• **Problem set**:
**A.** Please copy the post about the Su-30 grounding word for word, beginning at the words "An IAF official" and stopping after "in the past.".
**B.** In the post about the Su-30 grounding, on what date did the plane near Pune crash?
**C.** Name every person or source the post about the Su-30 grounding cites as saying something about the grounding or the crash.

• **Text for analysis**:
· · · · ·
Monday, October 27, 2014

When your airplane (r)ejects you . . .

It seems the Indian Air Force recently experienced a very puzzling accident involving one of its Sukhoi Su-30MKI aircraft when the ejection seats launched the two-man crew into thin air without so much as a "By your leave".

India has grounded its entire Sukhoi-30 fleet after a recent crash because it doesn’t want to put its pilots in harm’s way.

. . .

With the IAF operating close to 200 twin-engine Su-30s, the grounded planes represent almost a third of the country’s fighter fleet. India is due to get 72 more of these planes, each worth over Rs. 200 crore [more than US $40 million].

An IAF official said safety checks with “special focus on ejection seats” were being conducted and flight operations would resume only after each plane was cleared. A highly-placed source said the pilots of the plane that crashed on October 14 near Pune had reported “automatic seat ejection.” One of the two pilots was involved in a previous Su-30 crash too.

Five Su-30 fighters have crashed during the last five years, setting off alarm bells in the IAF. The Su-30 fleet has been grounded at least twice in the past.

Former IAF chief Air Chief Marshal Fali Major told HT, “A fleet is grounded when you have no clue as to what brought the plane down. It’s serious.”
· · · · ·
• **Information provided**:
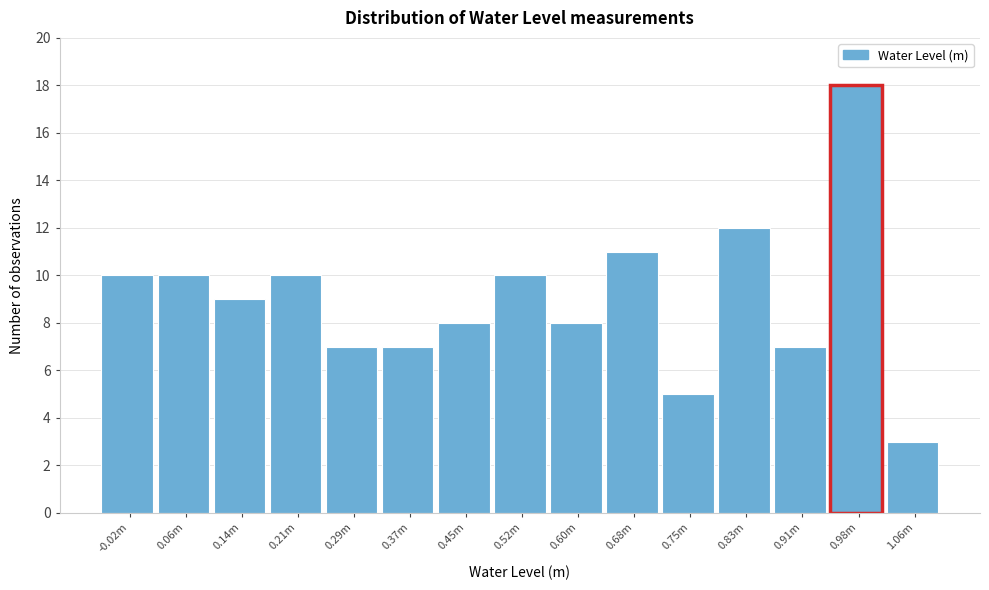

Reading left to right, transcribe all the data shown in this chart.

10	10	9	10	7	7	8	10	8	11	5	12	7	18	3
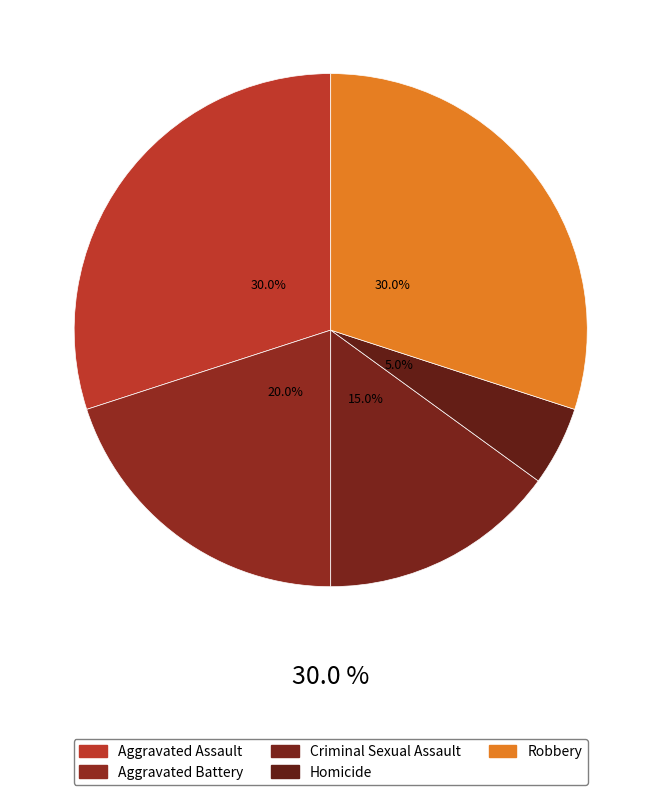

Rank the categories by value from lowest to highest.

Homicide, Criminal Sexual Assault, Aggravated Battery, Aggravated Assault, Robbery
· · · · ·
• **Answers to the exercise**:
**A.**
An IAF official said safety checks with “special focus on ejection seats” were being conducted and flight operations would resume only after each plane was cleared. A highly-placed source said the pilots of the plane that crashed on October 14 near Pune had reported “automatic seat ejection.” One of the two pilots was involved in a previous Su-30 crash too.

Five Su-30 fighters have crashed during the last five years, setting off alarm bells in the IAF. The Su-30 fleet has been grounded at least twice in the past.

**B.** October 14.

**C.** An IAF official; a highly-placed source; former IAF chief Air Chief Marshal Fali Major.